Two months ago, Telecom Italia SpA (TIT) Chief Executive Officer Franco Bernabe had a plan to revive the phone company. He started an in-depth review of a wireless merger with Hutchison Whampoa Ltd. (13) and the board approved a proposal to spin off the fixed-line business.
Much of that has unraveled within the past two weeks. The proposed combination with Hutchison’s 3 Italia unit has ended amid disagreements over price and antitrust concerns. Late yesterday, Telecom Italia said a decision by the country’s communications regulator last week to cut access fees to the Milan-based carrier’s network has stalled the spinoff plan by affecting its feasibility.
Halting the creation of a new company, with assets valued at 14 billion euros ($18 billion) and as many as 20,000 workers, may be negotiating tactics to win regulatory reprieve, said Andrea Rangone, a professor of business strategy at the Politecnico University of Milan. Yet, the setback -- shortly after the botched linkup with Hong Kong billionaire Li Ka-shing’s Hutchison -- may shift investors’ focus back to a stock that is trading at the lowest level in almost 16 years and a company whose net debt is triple its market value.
“Telecom Italia’s heavy debt load, already teetering on the edge of a downgrade to junk, may be pushed over the edge” after its second-quarter earnings report, Robin Bienenstock, an analyst at Sanford C. Bernstein in London, wrote in a report entitled “Telecom Italia: How Much Worse Can It Get? Worse” published yesterday before Telecom Italia announced putting the spinoff plan on hold. The company reports earnings Aug. 1.
Telecom Italia shares fell as much as 4.1 percent to 48.3 cents, the lowest level since July 1997, and traded 3 percent lower as of 2:38 p.m. in Milan. The stock dropped 4.7 percent on July 12, the day after the Agcom authority cut the price Telecom Italia rivals must pay to rent so-called “last-mile” access to its copper network by 6.5 percent.
“A bigger crisis -- more writedowns, a canceled dividend and a ratings downgrade -- are probably necessary before Telecom Italia does something more drastic,” Bernstein’s Bienenstock wrote in the report.
Bernabe told a parliamentary panel in Rome today the carrier isn’t taking a step back on the spinoff project, though it needs to verify the regulatory position. Bernabe called the proposed grid separation “more ambitious” than one carried out by BT Group Plc. (BT/A) In 2005, the former U.K. phone monopoly created the Openreach unit to provide competitors with access to its lines into homes and businesses under an agreement with the regulator.

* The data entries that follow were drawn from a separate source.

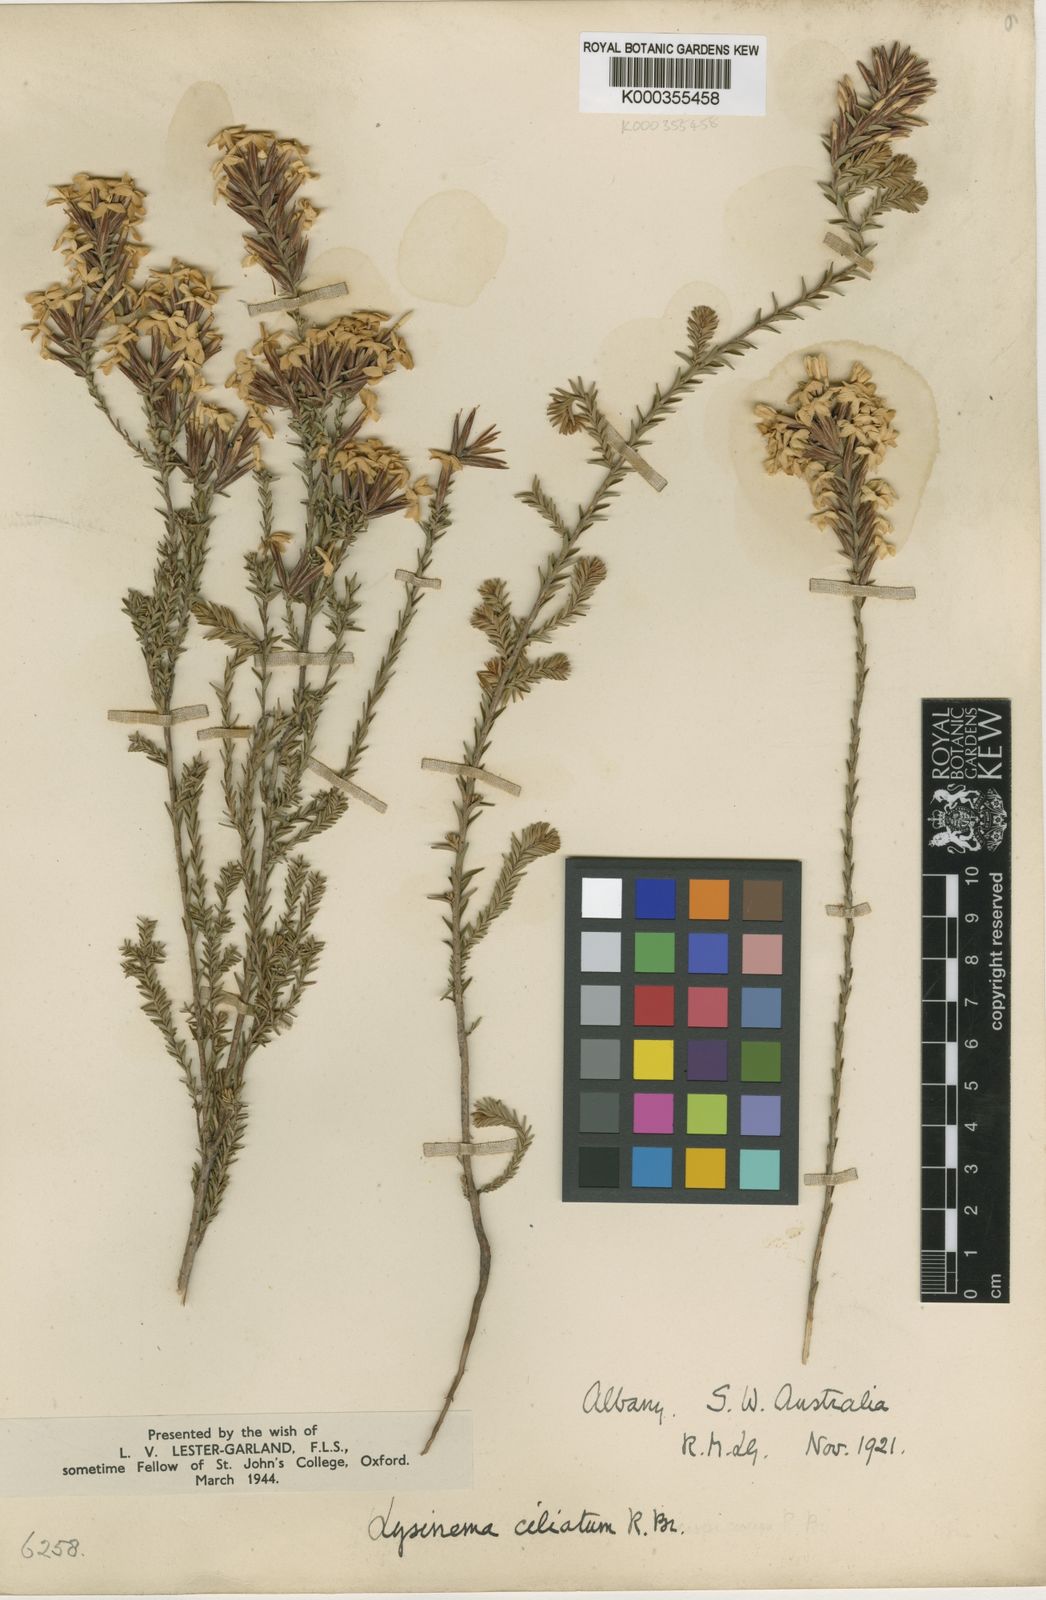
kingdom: Plantae
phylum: Tracheophyta
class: Magnoliopsida
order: Ericales
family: Ericaceae
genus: Lysinema
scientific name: Lysinema ciliatum
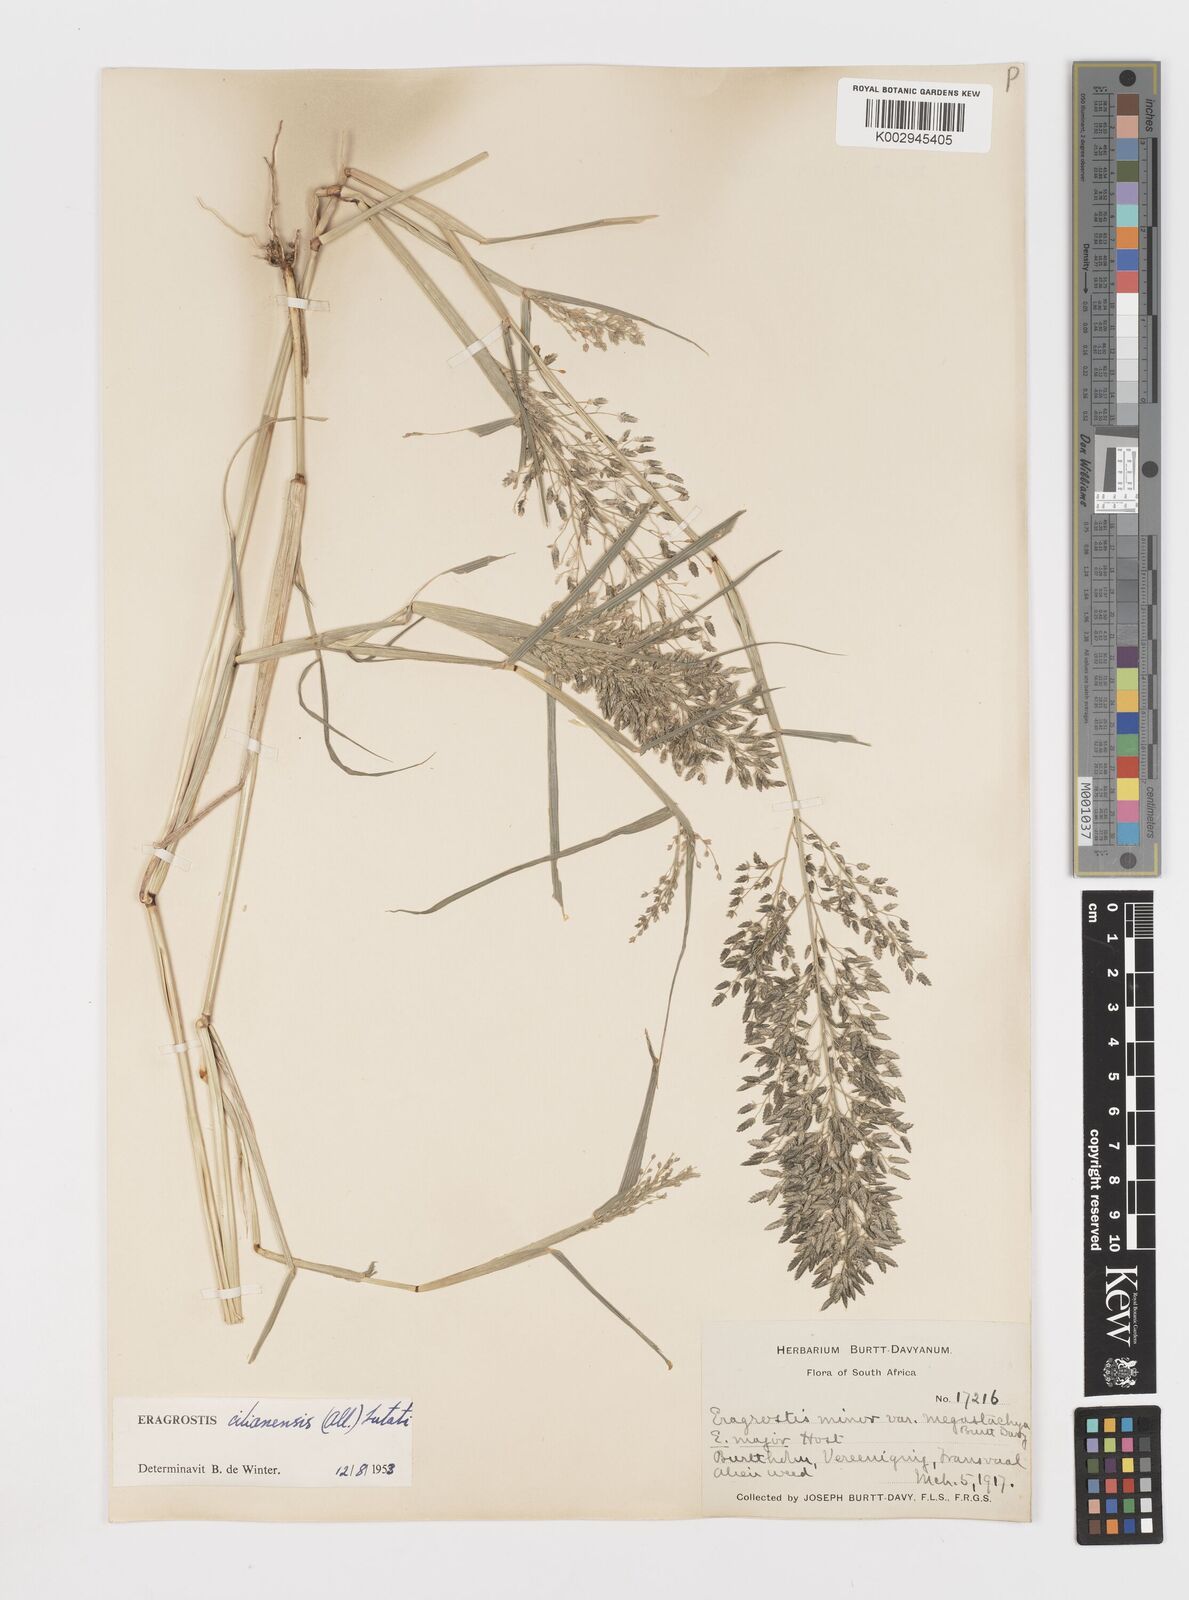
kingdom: Plantae
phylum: Tracheophyta
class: Liliopsida
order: Poales
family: Poaceae
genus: Eragrostis
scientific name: Eragrostis cilianensis
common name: Stinkgrass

In a joint statement, rivals Vodafone Group Plc (VOD), VimpelCom Ltd. (VIP:US)’s Wind Telecomunicazioni SpA division and Swisscom AG (SCMN)’s Fastweb unit said they are “surprised” that Telecom Italia’s board had decided to condition its spinoff plan to the regulatory framework.
Franco Lombardi, the head of minority shareholder group Asati, said in a letter to the board yesterday that the stock’s slump “makes Telecom Italia easy prey for non-European operators at a cheap price.”
Telecom Italia was betting on using the spinoff to win lighter regulatory scrutiny, allowing the carrier to focus on faster-growing services such as data and wireless. While phone companies have tried separating fixed-line businesses before, fully carving out an access network -- considered strategic by many governments -- would be unseen among European carriers.
As part of the separation proposal, Telecom Italia was in talks to sell a stake in the new company to state-owned lender Cassa Depositi e Prestiti.
While Telecom Italia said the effect of the July 11 Agcom ruling would be equivalent to about 110 million euros in annual revenue -- Telecom Italia reported almost 30 billion euros in 2012 sales -- the decision was significant because it’s the first major ruling since the carrier decided to proceed with the spinoff. Telecom Italia has argued that a separation of the assets would help it bargain for lighter regulations.
An eventual sale of a stake in a new company from the spinoff would bring proceeds to help pare Telecom Italia’s net debt, which stood at 28.8 billion euros at the end of March. Moody’s Investors Service rates Telecom Italia debt Baa3, the lowest investment grade, with a negative outlook.
“Telecom Italia´s rating remains weakly positioned as reflected in the negative outlook and is amongst the most vulnerable in Europe’s telecom´s sector,” Carlos Winzer, a senior vice president at Moody’s, said by phone.